Nick Kyrgios zmierza ku końcowi kariery. "Nie chcę już grać"
Utalentowany i energiczny 28-letni Australijczyk przeszedł operację kolana w styczniu tego roku i odwołał swoje plany powrotu na Wimbledon po kolejnej kontuzji.
Finalista Wimbledonu z 2022 roku mówił wcześniej o swoich problemach ze zdrowiem psychicznym i rozmawiał z podcastem On Purpose with Jay Shetty o swoich kłopotach fizycznych.
Wyczerpany
"Jeśli to zależy ode mnie, nie chcę już grać, szczerze mówiąc" - powiedział Kyrgios. "Ale to prawie tak, jakbym musiał grać dalej. Mam o wiele więcej do zaoferowania, ale tak naprawdę nie chcę już grać. Jestem wyczerpany, zmęczony. Miałem trzy operacje. Zawsze chciałem mieć rodzinę i żyć bez bólu. Kiedy wstaję, nie mogę chodzić bez bólu".
Kyrgiosowi udało się zająć 13. miejsce w światowym rankingu w 2016 roku. Ujawnił, że miał "złamane serce" po odwołaniu swojego udziału w Australian Open. Jego długa nieobecność wywołała kolejne spekulacje na temat jego tenisowej kariery.

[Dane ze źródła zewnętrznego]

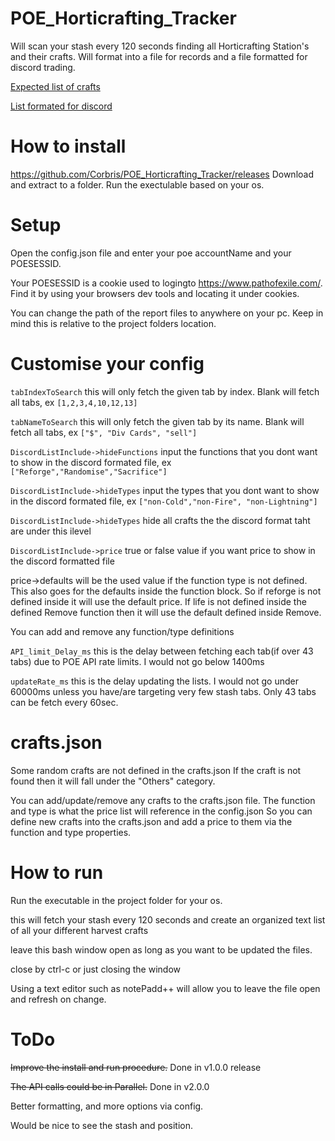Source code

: 

# POE_Horticrafting_Tracker
Will scan your stash every 120 seconds finding all Horticrafting Station's and their crafts. Will format into a file for records and a file formatted for discord trading. 

[Expected list of crafts](https://github.com/Corbris/POE_Horticrafting_Tracker/blob/master/REPORTS/CraftList.txt)

[List formated for discord](https://github.com/Corbris/POE_Horticrafting_Tracker/blob/master/REPORTS/CraftList_Discord.txt)

# How to install
https://github.com/Corbris/POE_Horticrafting_Tracker/releases
Download and extract to a folder. Run the exectulable based on your os.

# Setup
Open the config.json file and enter your poe accountName and your POESESSID.

Your POESESSID is a cookie used to logingto https://www.pathofexile.com/. Find it by using your browsers dev tools and locating it under cookies.

You can change the path of the report files to anywhere on your pc. Keep in mind this is relative to the project folders location.


# Customise your config
`tabIndexToSearch` this will only fetch the given tab by index. Blank will fetch all tabs, ex `[1,2,3,4,10,12,13]`

`tabNameToSearch` this will only fetch the given tab by its name. Blank will fetch all tabs, ex `["$", "Div Cards", "sell"]`

`DiscordListInclude->hideFunctions` input the functions that you dont want to show in the discord formated file, ex `["Reforge","Randomise","Sacrifice"]`

`DiscordListInclude->hideTypes` input the types that you dont want to show in the discord formated file, ex  `["non-Cold","non-Fire", "non-Lightning"]`

`DiscordListInclude->hideTypes` hide all crafts the the discord format taht are under this ilevel

`DiscordListInclude->price` true or false value if you want price to show in the discord formatted file

price->defaults will be the used value if the function type is not defined. This also goes for the defaults inside the function block. So if reforge is not defined inside it will use the default price. If life is not defined inside the defined Remove function then it will use the default defined inside Remove.

You can add and remove any function/type definitions

`API_limit_Delay_ms` this is the delay between fetching each tab(if over 43 tabs) due to POE API rate limits. I would not go below 1400ms

`updateRate_ms` this is the delay updating the lists. I would not go under 60000ms unless you have/are targeting very few stash tabs. Only 43 tabs can be fetch every 60sec.

# crafts.json
Some random crafts are not defined in the crafts.json If the craft is not found then it will fall under the "Others" category.

You can add/update/remove any crafts to the crafts.json file. The function and type is what the price list will reference in the config.json So you can define new crafts into the crafts.json and add a price to them via the function and type properties. 


# How to run
Run the executable in the project folder for your os.

this will fetch your stash every 120 seconds and create an organized text list of all your different harvest crafts

leave this bash window open as long as you want to be updated the files.

close by ctrl-c or just closing the window

Using a text editor such as notePadd++ will allow you to leave the file open and refresh on change.


# ToDo
~~Improve the install and run procedure.~~ Done in v1.0.0 release

~~The API calls could be in Parallel.~~ Done in v2.0.0

Better formatting, and more options via config. 

Would be nice to see the stash and position.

"Chcę pograć jeszcze rok lub dwa lata i zakończyć karierę w szczytowym momencie, na własnych warunkach" - powiedział Kyrgios w podcaście, który ukazał się w tym tygodniu i jest godny polecenia. "Naprawdę nie chcę poddawać się kolejnej operacji. Myślę, że mam przed sobą jeszcze rok lub dwa gry".